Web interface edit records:
▽
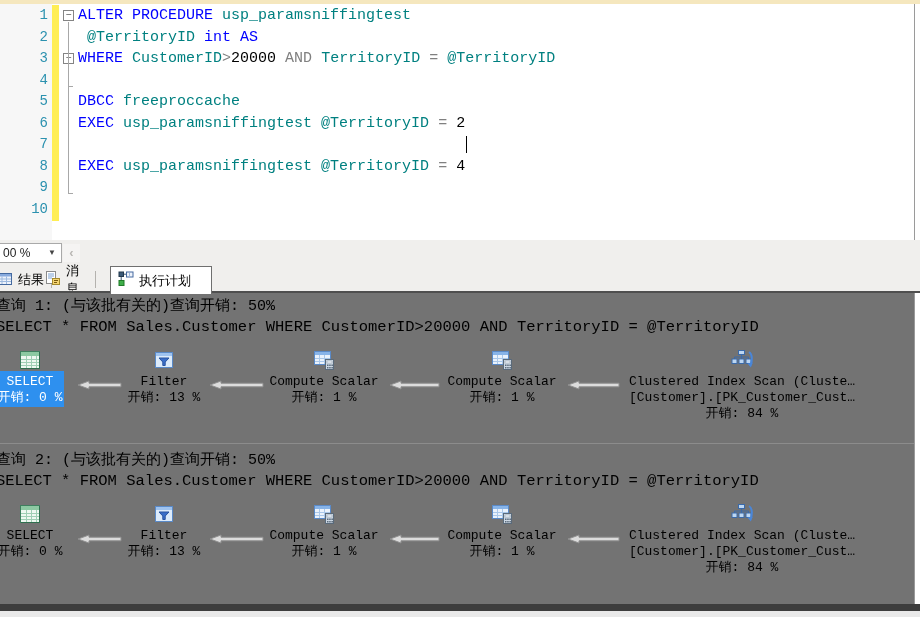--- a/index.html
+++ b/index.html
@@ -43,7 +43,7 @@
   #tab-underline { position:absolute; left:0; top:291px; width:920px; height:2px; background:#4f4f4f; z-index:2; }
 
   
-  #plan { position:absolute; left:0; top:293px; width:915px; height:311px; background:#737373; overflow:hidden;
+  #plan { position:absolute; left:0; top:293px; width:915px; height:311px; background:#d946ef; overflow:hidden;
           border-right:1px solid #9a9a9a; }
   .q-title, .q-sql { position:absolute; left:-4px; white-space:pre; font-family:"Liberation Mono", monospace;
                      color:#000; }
△
» **WORK INSTRUCTION**
When you copy the records above, keep every word exact but leave out the pictures.

» **OUTPUT OF THE EXERCISE**
--- a/index.html
+++ b/index.html
@@ -43,7 +43,7 @@
   #tab-underline { position:absolute; left:0; top:291px; width:920px; height:2px; background:#4f4f4f; z-index:2; }
 
   
-  #plan { position:absolute; left:0; top:293px; width:915px; height:311px; background:#737373; overflow:hidden;
+  #plan { position:absolute; left:0; top:293px; width:915px; height:311px; background:#d946ef; overflow:hidden;
           border-right:1px solid #9a9a9a; }
   .q-title, .q-sql { position:absolute; left:-4px; white-space:pre; font-family:"Liberation Mono", monospace;
                      color:#000; }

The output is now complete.